Saved data entries
....................

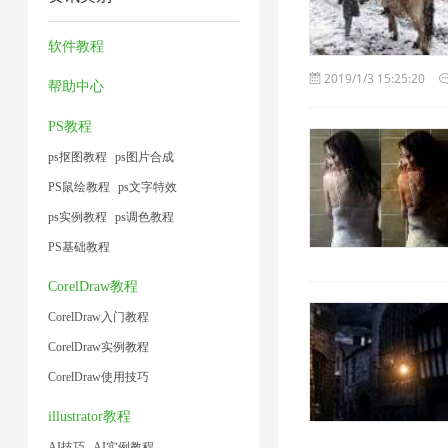
工
缩
频
2
1
1
具
器
大
软件教程
1
2
小
2019/1/3 15:25:20
帮助中心
1
PS教程
ps抠图教程
ps图片合成
PS鼠绘教程
ps文字特效
ps实例教程
ps调色教程
PS基础教程
CorelDraw教程
CorelDraw入门教程
CorelDraw实例教程
CorelDraw使用技巧
illustrator教程
AI技巧
AI实例教程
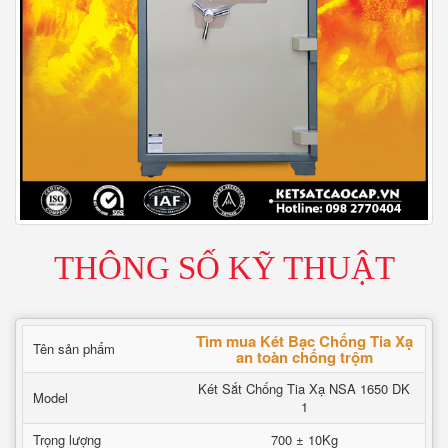
THÔNG SỐ KỸ THUẬT
Tìm mua Két Bạc Chống Tia Xạ
Tên sản phẩm
an toàn chống trộm
Két Sắt Chống Tia Xạ NSA 1650 DK
Model
1
Trọng lượng
700 ± 10Kg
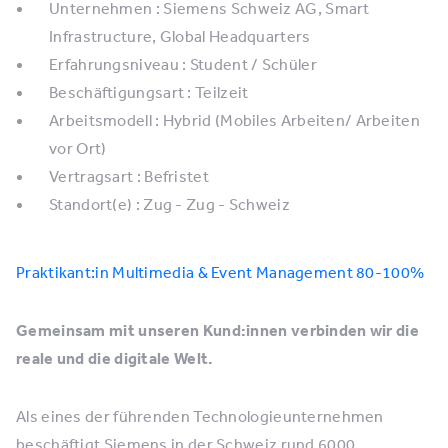
Unternehmen : Siemens Schweiz AG, Smart
Infrastructure, Global Headquarters
Erfahrungsniveau : Student / Schüler
Beschäftigungsart : Teilzeit
Arbeitsmodell : Hybrid (Mobiles Arbeiten/ Arbeiten
vor Ort)
Vertragsart : Befristet
Standort(e) : Zug - Zug - Schweiz
Praktikant:in Multimedia & Event Management 80-100%
Gemeinsam mit unseren Kund:innen verbinden wir die
reale und die digitale Welt.
Als eines der führenden Technologieunternehmen
beschäftigt Siemens in der Schweiz rund 6000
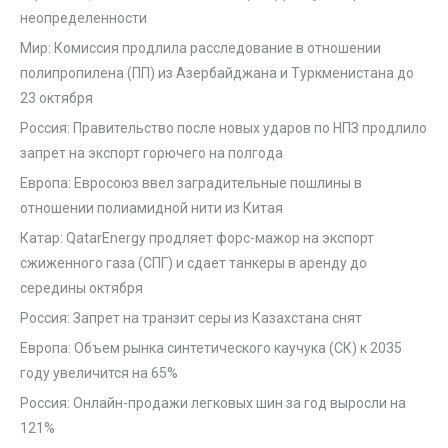
неопределенности
Мир: Комиссия продлила расследование в отношении
полипропилена (ПП) из Азербайджана и Туркменистана до
23 октября
Россия: Правительство после новых ударов по НПЗ продлило
запрет на экспорт горючего на полгода
Европа: Евросоюз ввел заградительные пошлины в
отношении полиамидной нити из Китая
Катар: QatarEnergy продляет форс-мажор на экспорт
сжиженного газа (СПГ) и сдает танкеры в аренду до
середины октября
Россия: Запрет на транзит серы из Казахстана снят
Европа: Объем рынка синтетического каучука (СК) к 2035
году увеличится на 65%
Россия: Онлайн-продажи легковых шин за год выросли на
121%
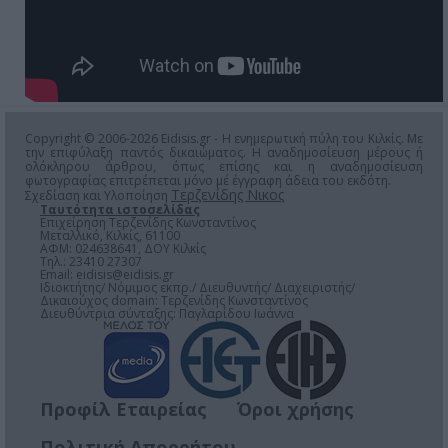
Copyright © 2006-2026 Eidisis.gr - Η ενημερωτική πύλη του Κιλκίς. Με
την επιφύλαξη παντός δικαιώματος. Η αναδημοσίευση μέρους ή
ολόκληρου άρθρου, όπως επίσης και η αναδημοσίευση
φωτογραφίας επιτρέπεται μόνο μέ έγγραφη άδεια του εκδότη.
Τερζενίδης Νικος
Σχεδίαση και Υλοποίηση
Ταυτότητα ιστοσελίδας
Επιχείρηση Τερζενίδης Κωνσταντίνος
Μεταλλικό, Κιλκίς, 61100
ΑΦΜ: 024638641, ΔΟΥ Κιλκίς
Τηλ.: 23410 27307
Email:
eidisis@eidisis.gr
Ιδιοκτήτης/ Νόμιμος εκπρ./ Διευθυντής/ Διαχειριστής/
Δικαιούχος domain: Τερζενίδης Κωνσταντίνος
Διευθύντρια σύνταξης: Παγλαρίδου Ιωάννα
Προφίλ Εταιρείας
Όροι χρήσης
Πολιτική Απορρήτου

....................

_ACTIVITY_: Pictures are to be dropped, and the remaining data set down exactly.

_PROBLEM SOLUTION_:
工
缩
频
2
1
1
具
器
大
软件教程
1
2
小
2019/1/3 15:25:20
帮助中心
1
PS教程
ps抠图教程
ps图片合成
PS鼠绘教程
ps文字特效
ps实例教程
ps调色教程
PS基础教程
CorelDraw教程
CorelDraw入门教程
CorelDraw实例教程
CorelDraw使用技巧
illustrator教程
AI技巧
AI实例教程
THÔNG SỐ KỸ THUẬT
Tìm mua Két Bạc Chống Tia Xạ
Tên sản phẩm
an toàn chống trộm
Két Sắt Chống Tia Xạ NSA 1650 DK
Model
1
Trọng lượng
700 ± 10Kg
Unternehmen : Siemens Schweiz AG, Smart
Infrastructure, Global Headquarters
Erfahrungsniveau : Student / Schüler
Beschäftigungsart : Teilzeit
Arbeitsmodell : Hybrid (Mobiles Arbeiten/ Arbeiten
vor Ort)
Vertragsart : Befristet
Standort(e) : Zug - Zug - Schweiz
Praktikant:in Multimedia & Event Management 80-100%
Gemeinsam mit unseren Kund:innen verbinden wir die
reale und die digitale Welt.
Als eines der führenden Technologieunternehmen
beschäftigt Siemens in der Schweiz rund 6000
неопределенности
Мир: Комиссия продлила расследование в отношении
полипропилена (ПП) из Азербайджана и Туркменистана до
23 октября
Россия: Правительство после новых ударов по НПЗ продлило
запрет на экспорт горючего на полгода
Европа: Евросоюз ввел заградительные пошлины в
отношении полиамидной нити из Китая
Катар: QatarEnergy продляет форс-мажор на экспорт
сжиженного газа (СПГ) и сдает танкеры в аренду до
середины октября
Россия: Запрет на транзит серы из Казахстана снят
Европа: Объем рынка синтетического каучука (СК) к 2035
году увеличится на 65%
Россия: Онлайн-продажи легковых шин за год выросли на
121%
Copyright © 2006-2026 Eidisis.gr - Η ενημερωτική πύλη του Κιλκίς. Με
την επιφύλαξη παντός δικαιώματος. Η αναδημοσίευση μέρους ή
ολόκληρου άρθρου, όπως επίσης και η αναδημοσίευση
φωτογραφίας επιτρέπεται μόνο μέ έγγραφη άδεια του εκδότη.
Τερζενίδης Νικος
Σχεδίαση και Υλοποίηση
Ταυτότητα ιστοσελίδας
Επιχείρηση Τερζενίδης Κωνσταντίνος
Μεταλλικό, Κιλκίς, 61100
ΑΦΜ: 024638641, ΔΟΥ Κιλκίς
Τηλ.: 23410 27307
Email:
eidisis@eidisis.gr
Ιδιοκτήτης/ Νόμιμος εκπρ./ Διευθυντής/ Διαχειριστής/
Δικαιούχος domain: Τερζενίδης Κωνσταντίνος
Διευθύντρια σύνταξης: Παγλαρίδου Ιωάννα
Προφίλ Εταιρείας
Όροι χρήσης
Πολιτική Απορρήτου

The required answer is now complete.